When I leave this school, one thing I’m going to miss in an unbearable kind of way is the affection of these kids. I am regularly accosted by hugging mobs. In a first grade class I bent down to talk to a kid with a question, and after he mumbled incoherently I pulled on my ear and said, “Speak up,” to which he responded with a kiss on the cheek. Okkk…

And speaking of affection, this week I ventured downstairs to hang with the babies of the school, the kindergarteners.

The difference between the four and five year olds is mindblowing. The five year olds are incredible. Such fun. Such smiles. They learn REALLY quickly. We played games and sang songs about Christmas. Today I was gifted a picture – DRAWN IN PEN (big deal for a five year old) – of snow. It is addressed to AƧLNI.

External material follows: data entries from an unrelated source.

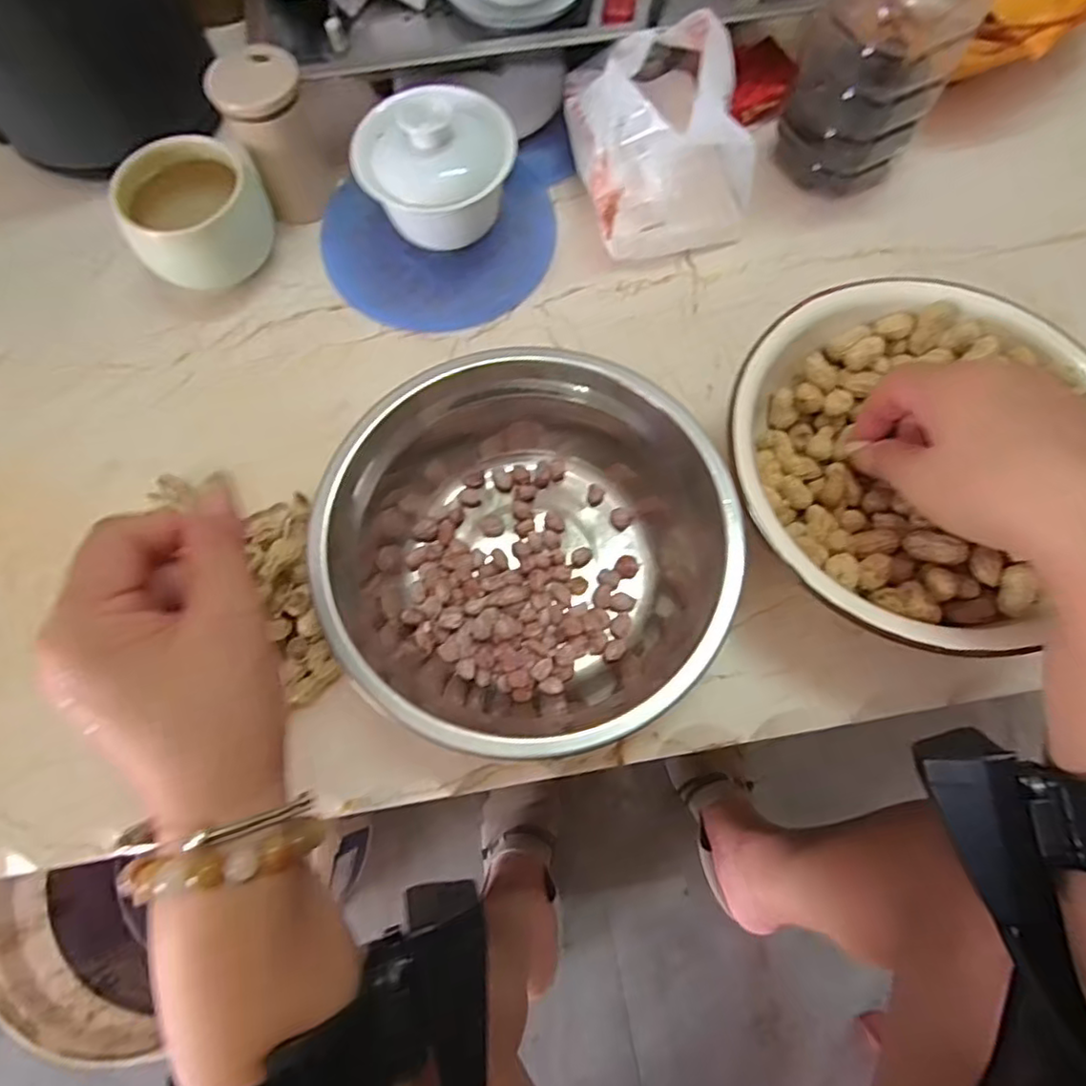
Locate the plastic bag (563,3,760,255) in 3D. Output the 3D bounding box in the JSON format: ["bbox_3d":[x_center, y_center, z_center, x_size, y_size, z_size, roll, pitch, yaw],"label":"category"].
[{"bbox_3d":[0.068,-0.259,0.403,0.099,0.088,0.125,-17,71,-6],"label":"plastic bag"}]

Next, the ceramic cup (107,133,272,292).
[{"bbox_3d":[-0.210,-0.200,0.393,0.077,0.065,0.070,0,70,0],"label":"ceramic cup"}]

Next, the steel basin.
[{"bbox_3d":[-0.007,0.005,0.314,0.190,0.058,0.179,0,70,0],"label":"steel basin"}]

The kids walk in with huge smiles. A couple go, “Oh, you look so pretty” (Ah, ¡que guapa estás!)… Then as more people come in, the kids point: “Mira, que guapa está hoy.” (Look at how pretty she looks today).

One girl, hearing this, nods approvingly, says “Si, igual que mi madre.” (Yeah, like my mom.)

I have this afternoon off, and as I was leaving, the kids crowded me in the hallway – When are you coming back? When will we see you again?

January, I told them. It took them a while to remember what January means. “Ok. But don’t forget.”

 *Let’s not get into the logic behind keeping young kids in school until 5:30 pm.